## EXCERPTED RECORDS
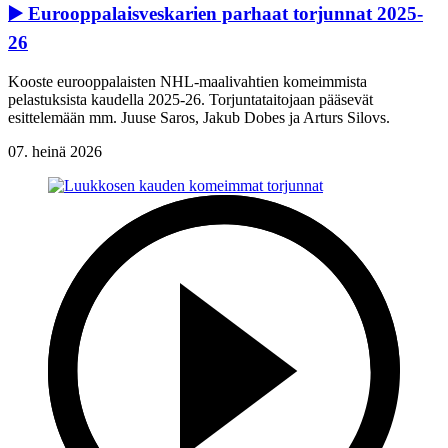
▶️ Eurooppalaisveskarien parhaat torjunnat 2025-
26
Kooste eurooppalaisten NHL-maalivahtien komeimmista
pelastuksista kaudella 2025-26. Torjuntataitojaan pääsevät
esittelemään mm. Juuse Saros, Jakub Dobes ja Arturs Silovs.
07. heinä 2026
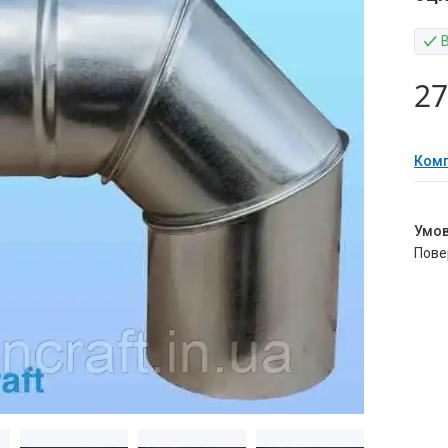
27
Комп
пов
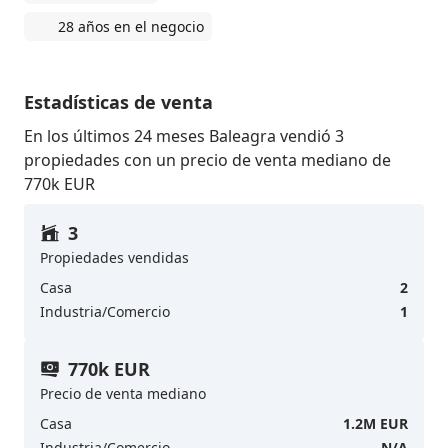
28 años en el negocio
Estadísticas de venta
En los últimos 24 meses Baleagra vendió 3
propiedades con un precio de venta mediano de
770k EUR
3
Propiedades vendidas
Casa
2
Industria/Comercio
1
770k EUR
Precio de venta mediano
Casa
1.2M EUR
Industria/Comercio
N/A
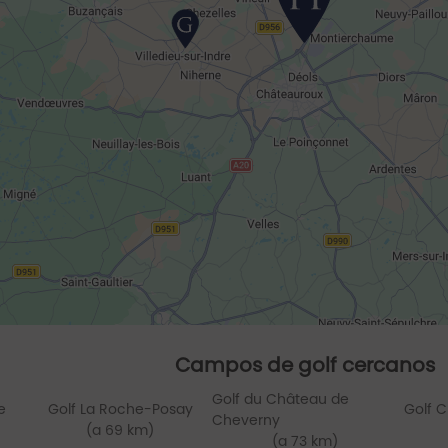
Campos de golf cercanos
Golf du Château de
e
Golf La Roche-Posay
Golf C
Cheverny
(a 69 km)
(a 73 km)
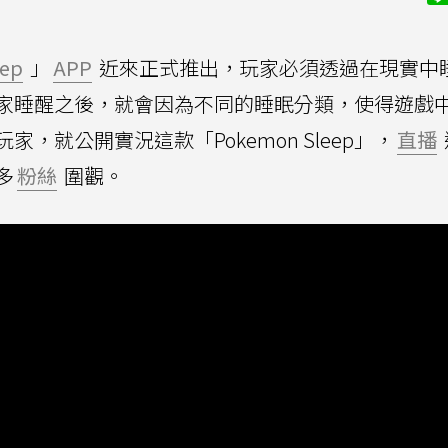
eep
」
APP
近來正式推出，玩家必須透過在現實中
家睡醒之後，就會因為不同的睡眠分類，使得遊戲
，就公開實況這款「Pokemon Sleep」，
直播
多
粉絲
圍觀。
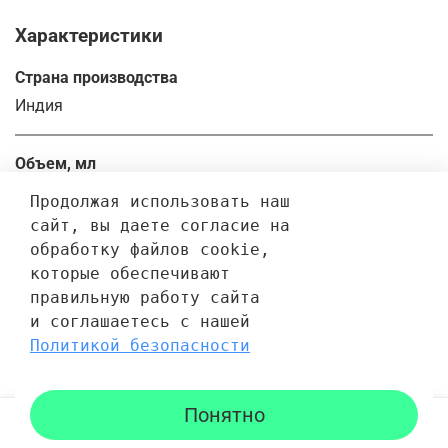
Характеристики
Страна производства
Индия
Объем, мл
30.0
Продолжая использовать наш 
сайт, вы даете согласие на 
обработку файлов cookie, 
Отзывы
которые обеспечивают 
правильную работу сайта 
Отзывов еще никто не оставлял
и соглашаетесь с нашей 
Политикой безопасности
Написать отзыв
Понятно
Каталог
Поиск
Корзина
Избранное
Профиль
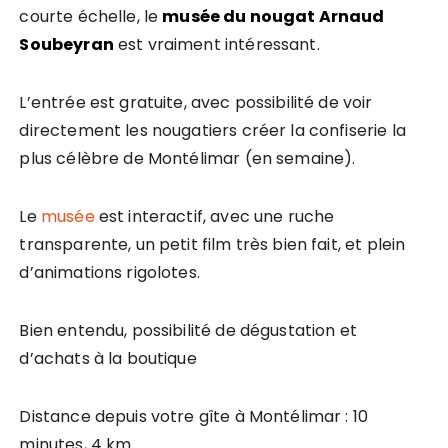
courte échelle, le
musée du nougat Arnaud
Soubeyran
est vraiment intéressant.
L’entrée est gratuite, avec possibilité de voir
directement les nougatiers créer la confiserie la
plus célèbre de Montélimar (en semaine).
Le
musée
est interactif, avec une ruche
transparente, un petit film très bien fait, et plein
d’animations rigolotes.
Bien entendu, possibilité de dégustation et
d’achats à la boutique
Distance depuis votre gîte à Montélimar : 10
minutes, 4 km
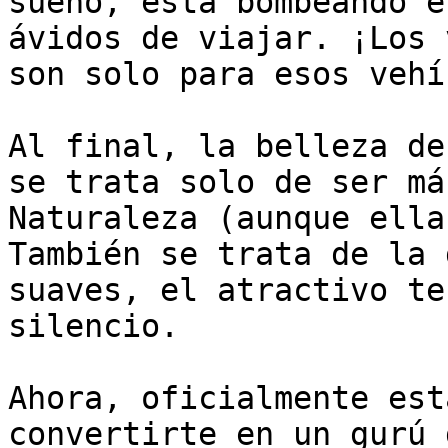
sueño, está bombeando e
ávidos de viajar. ¡Los 
son solo para esos vehí
Al final, la belleza de
se trata solo de ser má
Naturaleza (aunque ella
También se trata de la 
suaves, el atractivo te
silencio.

Ahora, oficialmente est
convertirte en un gurú 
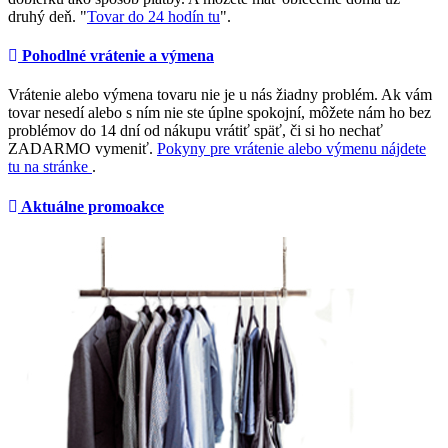
druhý deň. "
Tovar do 24 hodín tu
".
Pohodlné vrátenie a výmena
Vrátenie alebo výmena tovaru nie je u nás žiadny problém. Ak vám
tovar nesedí alebo s ním nie ste úplne spokojní, môžete nám ho bez
problémov do 14 dní od nákupu vrátiť späť, či si ho nechať
ZADARMO vymeniť.
Pokyny pre vrátenie alebo výmenu nájdete
tu na stránke
.
Aktuálne promoakce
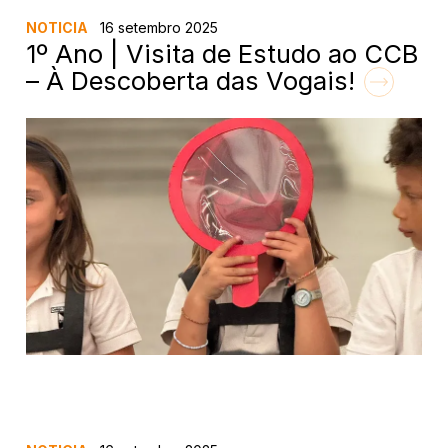
NOTICIA
16 setembro 2025
1º Ano | Visita de Estudo ao CCB
– À Descoberta das Vogais!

## EXERCISE BRIEF
Would you copy out, exactly and with no pictures, only the lines above from the one that contains "d’animations rigolotes." through the one that contains "ZADARMO vymeniť."?

## ANSWER TO THIS EXERCISE
d’animations rigolotes.
Bien entendu, possibilité de dégustation et
d’achats à la boutique
Distance depuis votre gîte à Montélimar : 10
minutes, 4 km
sueño, está bombeando e
ávidos de viajar. ¡Los 
son solo para esos vehí
Al final, la belleza de
se trata solo de ser má
Naturaleza (aunque ella
También se trata de la 
suaves, el atractivo te
silencio.

Ahora, oficialmente est
convertirte en un gurú 
druhý deň. "
Tovar do 24 hodín tu
".
Pohodlné vrátenie a výmena
Vrátenie alebo výmena tovaru nie je u nás žiadny problém. Ak vám
tovar nesedí alebo s ním nie ste úplne spokojní, môžete nám ho bez
problémov do 14 dní od nákupu vrátiť späť, či si ho nechať
ZADARMO vymeniť.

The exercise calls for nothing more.